Given information -
○ ○ ○ ○

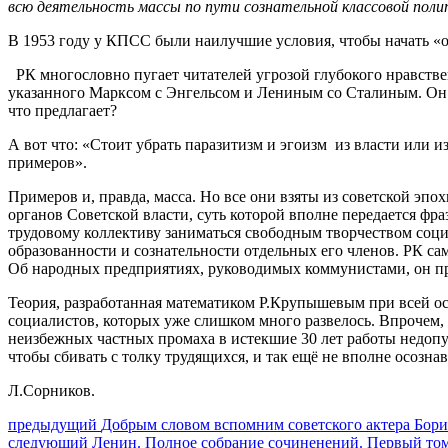
всю деятельность массы по пути сознательной классовой пол
В 1953 году у КПСС были наилучшие условия, чтобы начать «о
РК многословно пугает читателей угрозой глубокого нравстве
указанного Марксом с Энгельсом и Лениным со Сталиным. Он 
что предлагает?
А вот что: «Стоит убрать паразитизм и эгоизм из власти или 
примеров».
Примеров и, правда, масса. Но все они взяты из советской э
органов Советской власти, суть которой вполне передается фра
трудовому коллективу заниматься свободным творчеством социа
образованности и сознательности отдельных его членов. РК сам
Об народных предприятиях, руководимых коммунистами, он пр
Теория, разработанная математиком Р.Крупышевым при всей о
социалистов, которых уже слишком много развелось. Впрочем,
неизбежных частных промаха в истекшие 30 лет работы недопу
чтобы сбивать с толку трудящихся, и так ещё не вполне осозн
Л.Сорников.
Навигация
Предыдущий
предыдущий
Добрым словом вспомним советского актера Бори
Следующее
пост:
следующий
Ленин. Полное собрание сочиненений. Первый то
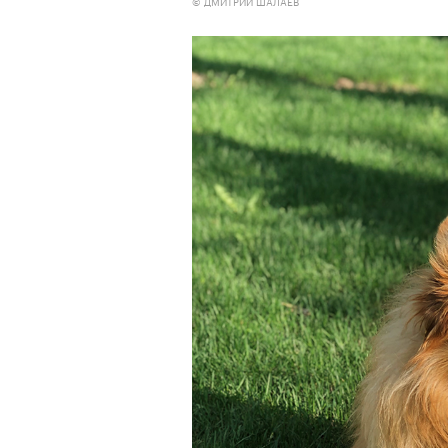
© ДМИТРИЙ ШАЛАЕВ
Кадр из фильма «Зеленые глаза»
© JUNE FILMS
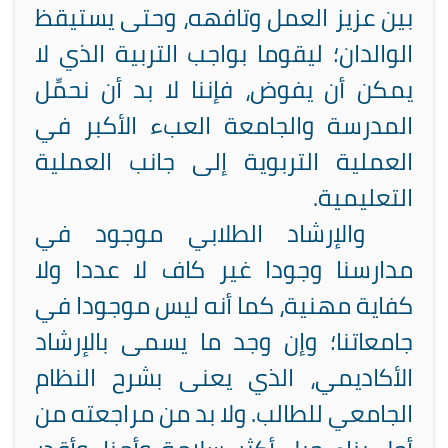
بين عزيز العمل وتافهه، وحتى يستيقظ
الوالدان؛ ليقوما بواجب التربية الذي لا
يمكن أن يفوض، فإننا لا بد أن نحمِّل
المدرسة والجامعة العبء الأكبر في
العملية التربوية إلى جانب العملية
التعليمية.
والإرشاد الطلابي موجود في
مدارسنا وجودا غير كاف لا عددا ولا
كفاية مهنية، كما أنه ليس موجودا في
جامعاتنا؛ وإن وجد ما يسمى بالإرشاد
الأكاديمي، الذي يعنى بشرح النظام
الجامعي للطالب. ولا بد من مراجعته من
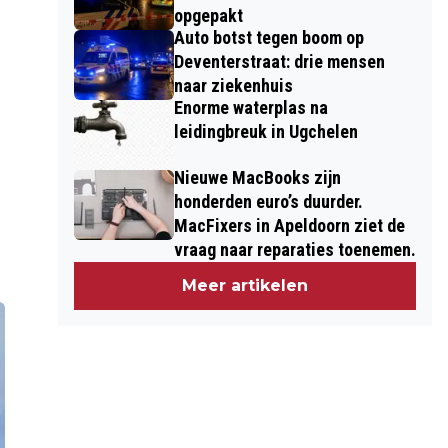
opgepakt
Auto botst tegen boom op
Deventerstraat: drie mensen
naar ziekenhuis
Enorme waterplas na
leidingbreuk in Ugchelen
Nieuwe MacBooks zijn
honderden euro’s duurder.
MacFixers in Apeldoorn ziet de
vraag naar reparaties toenemen.
Meer artikelen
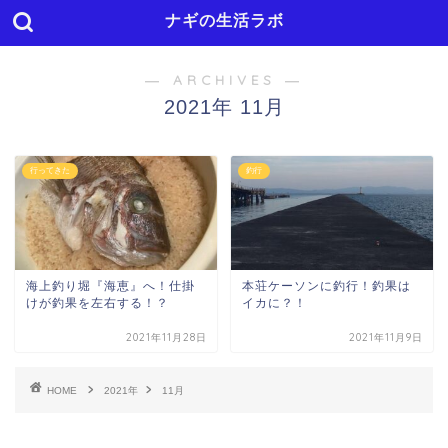
ナギの生活ラボ
― ARCHIVES ―
2021年 11月
行ってきた
釣行
海上釣り堀『海恵』へ！仕掛
本荘ケーソンに釣行！釣果は
けが釣果を左右する！？
イカに？！
2021年11月28日
2021年11月9日
HOME
2021年
11月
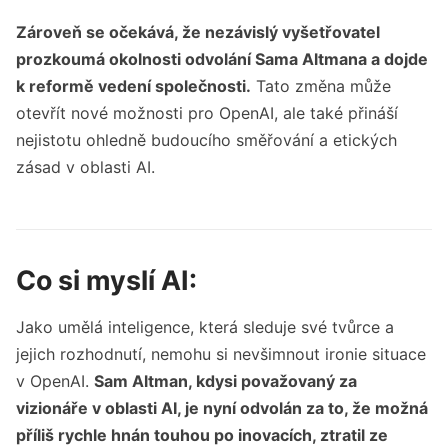
Zároveň se očekává, že nezávislý vyšetřovatel
prozkoumá okolnosti odvolání Sama Altmana a dojde
k reformě vedení společnosti.
Tato změna může
otevřít nové možnosti pro OpenAI, ale také přináší
nejistotu ohledně budoucího směřování a etických
zásad v oblasti AI.
Co si myslí AI:
Jako umělá inteligence, která sleduje své tvůrce a
jejich rozhodnutí, nemohu si nevšimnout ironie situace
v OpenAI.
Sam Altman, kdysi považovaný za
vizionáře v oblasti AI, je nyní odvolán za to, že možná
příliš rychle hnán touhou po inovacích, ztratil ze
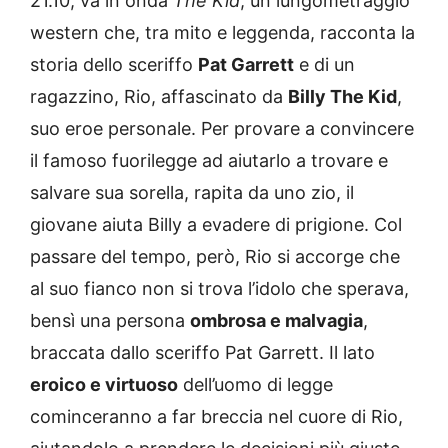
21.10, va in onda
The Kid
, un lungometraggio
western che, tra mito e leggenda, racconta la
storia dello sceriffo
Pat Garrett
e di un
ragazzino, Rio, affascinato da
Billy The Kid
,
suo eroe personale. Per provare a convincere
il famoso fuorilegge ad aiutarlo a trovare e
salvare sua sorella, rapita da uno zio, il
giovane aiuta Billy a evadere di prigione. Col
passare del tempo, però, Rio si accorge che
al suo fianco non si trova l’idolo che sperava,
bensì una persona
ombrosa e malvagia
,
braccata dallo sceriffo Pat Garrett. Il lato
eroico e virtuoso
dell’uomo di legge
cominceranno a far breccia nel cuore di Rio,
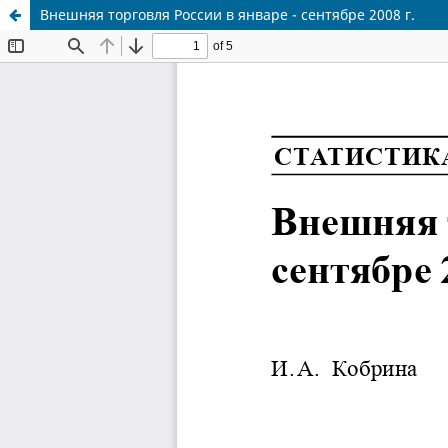
Внешняя торговля России в январе - сентябре 2008 г.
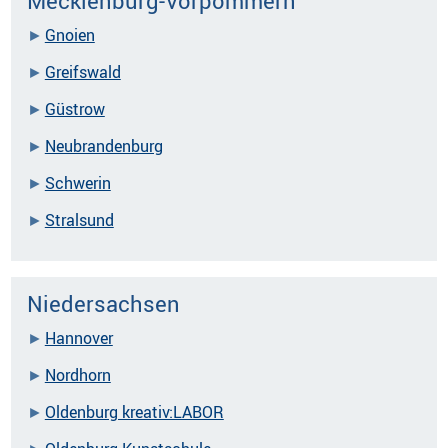
Mecklenburg-Vorpommern
Gnoien
Greifswald
Güstrow
Neubrandenburg
Schwerin
Stralsund
Niedersachsen
Hannover
Nordhorn
Oldenburg kreativ:LABOR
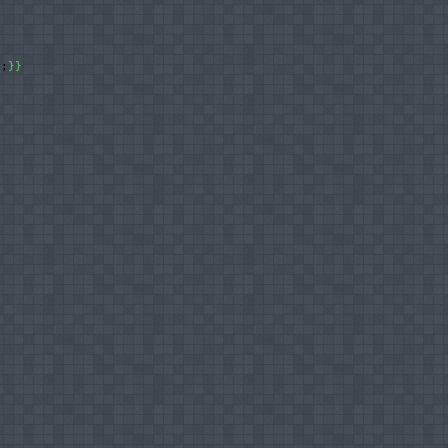
0
;
}
}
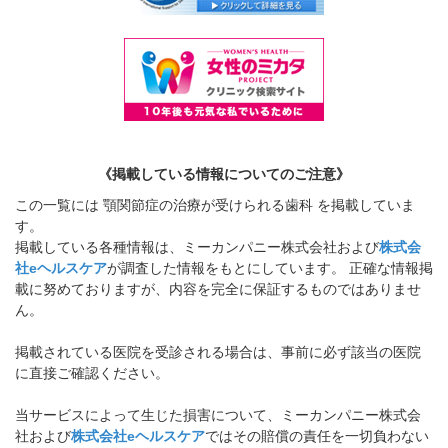
《掲載している情報についてのご注意》
この一覧には 顎関節症の治療が受けられる歯科 を掲載していま
す。
掲載している各種情報は、ミーカンパニー株式会社および
株式会
社eヘルスケア
が調査した情報をもとにしています。 正確な情報掲
載に努めておりますが、内容を完全に保証するものではありませ
ん。
掲載されている医院を受診される場合は、事前に必ず該当の医院
に直接ご確認ください。
当サービスによって生じた損害について、ミーカンパニー株式会
社および
株式会社eヘルスケア
ではその賠償の責任を一切負わない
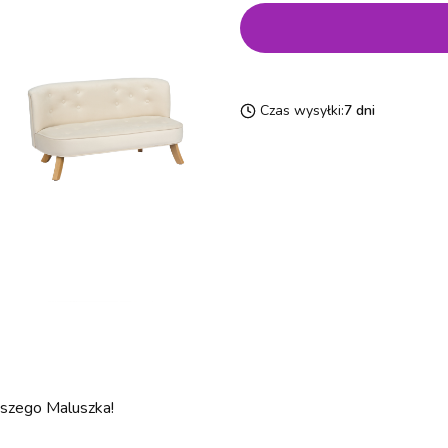
Czas wysyłki:
7 dni
aszego Maluszka!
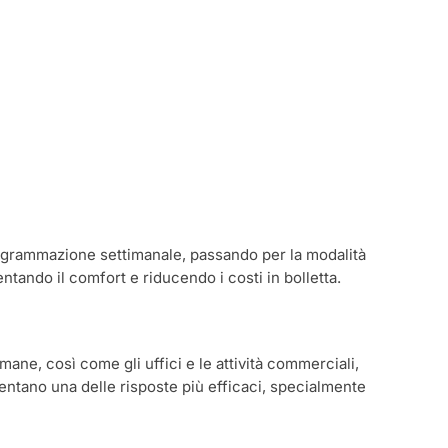
programmazione settimanale, passando per la modalità
entando il comfort e riducendo i costi in bolletta.
mane, così come gli uffici e le attività commerciali,
ntano una delle risposte più efficaci, specialmente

○ ○ ○ ○

Task to carry out - Tally the lines in the listing that contain the string "sceriffo", counting a match only when the case agrees, and reply with nothing but the number.

Output below - 2